De Gids. Jaargang 7
(1843)– [tijdschrift] Gids, De– Auteursrechtvrij
[pagina 276]
| |
De omstandigheden.
| |
[pagina 277]
| |
Als hier of daar een boel in 't honderd raakt,
Wij merken 't fluks, we drijven af op 't luchtje;
We zijn er pas, ons nest is al gemaakt,
't Eischt luttel tijds: drie vloeken en een zuchtje;
Als ongediert' beligchaamd, niet bespraakt,
Vertoonen we er den bloeden 't oude kluchtje;
Vergeefs het huis met bezemen gekeerd:
Roest, schimmel, mol, een kerel, die ous weert!
Vraagt ge echter waar we 't liefst en langst in schuilen?
Gun ons een plaatsje in 't groote rad van Staal; -
Daar domlen we in, als in een bouwval de uilen,
Te rustiger, hoe minder rap bet gaat;
Schoon spaak en spil verlammen en vervuilen,
Schoon 't slaaprïg stokt, of slapend stille slaat,
Ofschoon 't vermolmd, ten vure wordt verwezen,
Wat weten wij van vlugten of van vreezen?
Er zijn alom veel pruikerige liên,
Die voor den brand van wat het zijn mag, schromen;
Wier meening is, dat alles, ‘wèl bezien,’

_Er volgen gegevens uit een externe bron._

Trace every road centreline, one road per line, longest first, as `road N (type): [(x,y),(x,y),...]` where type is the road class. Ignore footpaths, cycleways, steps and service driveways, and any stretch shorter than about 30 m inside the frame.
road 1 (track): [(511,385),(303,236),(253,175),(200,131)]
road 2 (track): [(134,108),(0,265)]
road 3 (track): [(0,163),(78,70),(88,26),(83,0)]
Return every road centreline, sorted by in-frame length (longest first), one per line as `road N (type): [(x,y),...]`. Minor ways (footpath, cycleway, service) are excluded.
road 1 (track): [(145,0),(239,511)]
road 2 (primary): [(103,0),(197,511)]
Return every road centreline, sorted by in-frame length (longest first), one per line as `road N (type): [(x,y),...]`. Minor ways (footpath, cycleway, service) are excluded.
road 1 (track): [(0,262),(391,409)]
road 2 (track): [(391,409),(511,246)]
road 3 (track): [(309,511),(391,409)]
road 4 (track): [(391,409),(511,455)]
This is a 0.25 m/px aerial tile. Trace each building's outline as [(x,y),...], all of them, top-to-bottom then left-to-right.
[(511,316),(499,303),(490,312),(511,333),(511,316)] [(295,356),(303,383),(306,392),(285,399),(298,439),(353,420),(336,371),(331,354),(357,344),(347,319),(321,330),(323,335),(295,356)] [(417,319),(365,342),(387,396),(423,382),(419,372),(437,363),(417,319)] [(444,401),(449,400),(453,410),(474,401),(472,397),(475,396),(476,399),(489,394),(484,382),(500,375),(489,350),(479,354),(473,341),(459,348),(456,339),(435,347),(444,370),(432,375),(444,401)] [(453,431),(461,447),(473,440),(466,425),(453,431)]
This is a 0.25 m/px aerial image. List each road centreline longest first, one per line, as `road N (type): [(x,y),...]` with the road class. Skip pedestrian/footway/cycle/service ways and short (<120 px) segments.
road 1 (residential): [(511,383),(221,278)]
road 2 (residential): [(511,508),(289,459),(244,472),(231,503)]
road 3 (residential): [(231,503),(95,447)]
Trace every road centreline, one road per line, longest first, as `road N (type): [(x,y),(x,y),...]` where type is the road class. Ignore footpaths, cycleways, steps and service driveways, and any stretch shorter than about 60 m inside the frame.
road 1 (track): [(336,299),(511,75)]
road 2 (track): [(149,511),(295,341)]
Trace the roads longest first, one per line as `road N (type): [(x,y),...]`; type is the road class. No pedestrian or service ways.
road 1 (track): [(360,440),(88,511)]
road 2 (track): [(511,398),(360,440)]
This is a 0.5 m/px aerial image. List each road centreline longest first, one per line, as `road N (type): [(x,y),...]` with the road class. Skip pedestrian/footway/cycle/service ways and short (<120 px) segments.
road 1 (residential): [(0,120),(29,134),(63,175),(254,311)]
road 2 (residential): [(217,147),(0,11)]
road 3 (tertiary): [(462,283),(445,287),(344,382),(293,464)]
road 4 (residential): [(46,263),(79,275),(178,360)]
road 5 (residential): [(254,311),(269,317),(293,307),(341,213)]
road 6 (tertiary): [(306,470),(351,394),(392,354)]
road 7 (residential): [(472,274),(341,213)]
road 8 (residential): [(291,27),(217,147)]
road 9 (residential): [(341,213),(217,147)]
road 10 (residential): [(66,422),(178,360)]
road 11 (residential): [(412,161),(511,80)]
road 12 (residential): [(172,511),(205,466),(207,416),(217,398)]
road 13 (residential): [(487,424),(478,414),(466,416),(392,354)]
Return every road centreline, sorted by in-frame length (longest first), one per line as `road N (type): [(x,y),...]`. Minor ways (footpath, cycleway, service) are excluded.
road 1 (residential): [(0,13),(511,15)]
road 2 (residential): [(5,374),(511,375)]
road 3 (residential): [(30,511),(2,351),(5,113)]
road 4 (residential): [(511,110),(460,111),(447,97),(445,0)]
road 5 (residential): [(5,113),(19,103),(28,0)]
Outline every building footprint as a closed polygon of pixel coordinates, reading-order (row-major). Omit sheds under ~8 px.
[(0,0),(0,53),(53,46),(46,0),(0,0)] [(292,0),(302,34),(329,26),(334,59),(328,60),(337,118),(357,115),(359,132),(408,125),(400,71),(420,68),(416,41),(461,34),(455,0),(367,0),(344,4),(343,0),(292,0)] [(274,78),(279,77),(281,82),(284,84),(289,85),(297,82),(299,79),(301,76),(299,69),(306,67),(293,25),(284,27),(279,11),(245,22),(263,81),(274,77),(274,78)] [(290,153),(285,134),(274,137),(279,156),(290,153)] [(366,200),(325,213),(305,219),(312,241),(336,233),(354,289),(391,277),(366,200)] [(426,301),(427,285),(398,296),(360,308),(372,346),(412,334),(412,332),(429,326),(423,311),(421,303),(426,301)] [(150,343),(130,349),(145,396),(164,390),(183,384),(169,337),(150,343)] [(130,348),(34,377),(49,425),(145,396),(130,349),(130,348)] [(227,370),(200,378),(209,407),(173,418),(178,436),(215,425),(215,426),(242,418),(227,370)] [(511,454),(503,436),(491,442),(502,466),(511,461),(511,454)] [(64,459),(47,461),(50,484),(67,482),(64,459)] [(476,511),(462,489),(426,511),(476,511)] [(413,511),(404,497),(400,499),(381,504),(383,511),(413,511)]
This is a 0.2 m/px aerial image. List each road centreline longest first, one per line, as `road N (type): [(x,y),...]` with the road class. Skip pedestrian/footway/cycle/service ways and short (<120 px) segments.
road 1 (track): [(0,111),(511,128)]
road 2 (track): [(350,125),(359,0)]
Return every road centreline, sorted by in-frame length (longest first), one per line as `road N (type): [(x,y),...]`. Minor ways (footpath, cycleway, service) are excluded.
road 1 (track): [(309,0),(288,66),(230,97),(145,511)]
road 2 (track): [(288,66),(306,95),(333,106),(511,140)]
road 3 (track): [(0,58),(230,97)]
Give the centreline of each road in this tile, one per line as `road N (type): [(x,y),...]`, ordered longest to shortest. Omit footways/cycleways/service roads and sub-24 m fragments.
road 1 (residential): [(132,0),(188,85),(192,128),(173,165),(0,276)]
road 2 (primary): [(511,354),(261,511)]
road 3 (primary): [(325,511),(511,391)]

‘Heb maar geduld,’ van zelf te regt zal komen;
Die smeerseltjes voor 't al te stroeve biên,
En op wier beê slechts 't rot wordt weggenomen;
Stort onverwacht soms 't vooze ding ineen,
't Is onze schuld: ‘vervloekte Omstandigheên!’
| |
[pagina 278]
| |
Zoo heerschen wij in wèl bestierde rijken,
Doch komen vaak ook anders uit den hoek,
En geven dan van vroed- en vroomheid blijken,
In populair geschreven boekske of boek;
Slechts onze bent gaat met medailles strijken;
Slechts onze bent houdt maat in 't onderzoek;
Wel dwaas wie 't volk van uit het slijk wil heffen,
Wij dalen af, om aller toon te treffen!
Dood goed, dat zijn we; één ding slechts maakt ons kwaad:
't Wil levenslang niet wagglen in de beugels; -
De heuschheid zelve ontvlamt het ons in haat,
't Vertrouwt alleen aan eigen hand de teugels. -
Oef, erger nog, het brengt ons buiten raad;
Het drijft der zon in 't aanzigt op zijn vleugels; -
Hoe wreed wij 't ook vervolgen tot den dood,
't Genie blijkt toch de Omstandigheên te groot!
Dies doen we ons best, 't zoo mooglijk, te verstikken;
Om 's menschen wieg is onze wacht gezet; -
Als spinnen, die eene arme vlieg verstrikken;
Zoo wikklen wij de jonkheid in ons net!
Wil ze ook in 't eerst zich in de boei niet schikken,
Weldra ontvangt zij lijdzaam onze wet:
De maatschappij leert haar transacties sluiten,
En wijslijk trouwt zij louter om de duiten.
| |
[pagina 279]
| |
't Is de eerste stap, - al de andre volgen ras,
Verloochning wordt het voorbeding van vrede,
En al wie vier-, vijf-, zesmaal kraamheer was,
Spint om den wil van 't kroost een handje mede!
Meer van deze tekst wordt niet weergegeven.